• [Task to complete] Write out an exact copy of the line containing "- book stack [50,252,112,299]" and all lines that follow it in the data below, leaving out pictures.

• [Task input]
■ ■ ■ ■

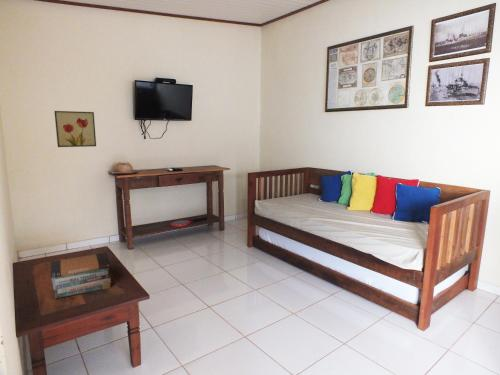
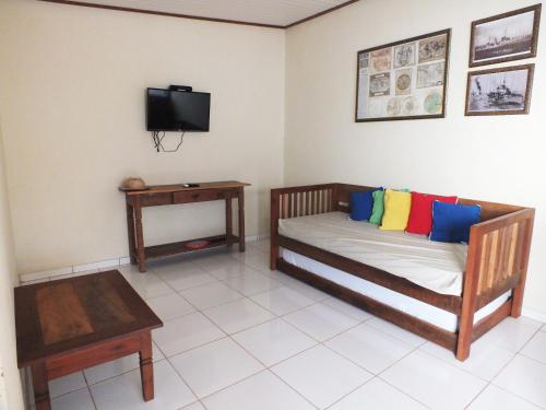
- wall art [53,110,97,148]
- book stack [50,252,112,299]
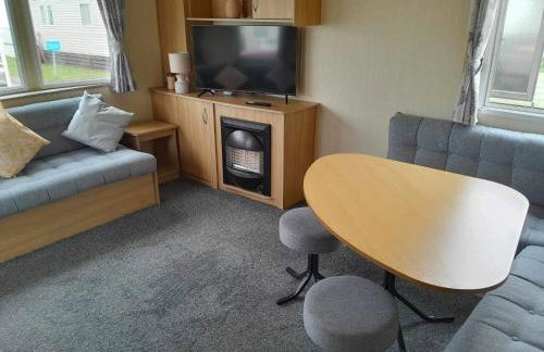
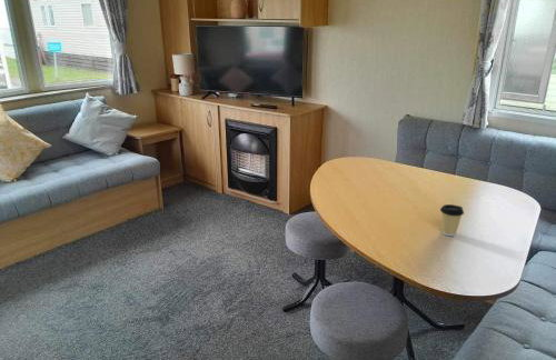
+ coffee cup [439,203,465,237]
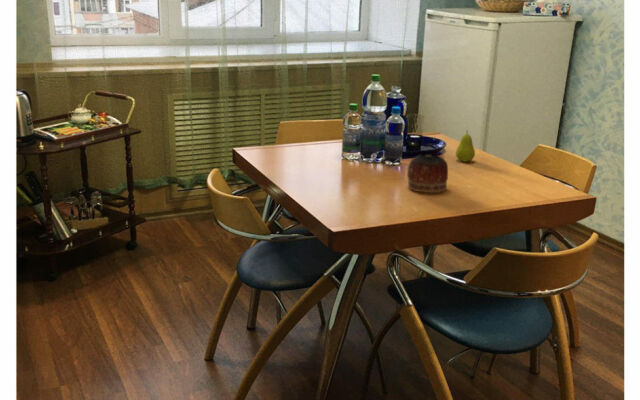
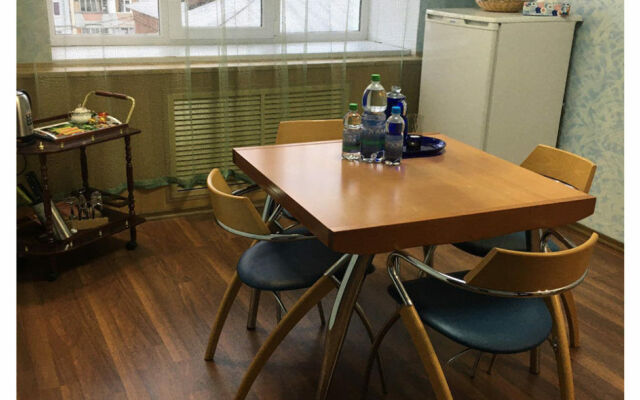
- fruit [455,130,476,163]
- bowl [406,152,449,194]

■ ■ ■ ■

• [Exercise result]
- book stack [50,252,112,299]
+ coffee cup [439,203,465,237]
- fruit [455,130,476,163]
- bowl [406,152,449,194]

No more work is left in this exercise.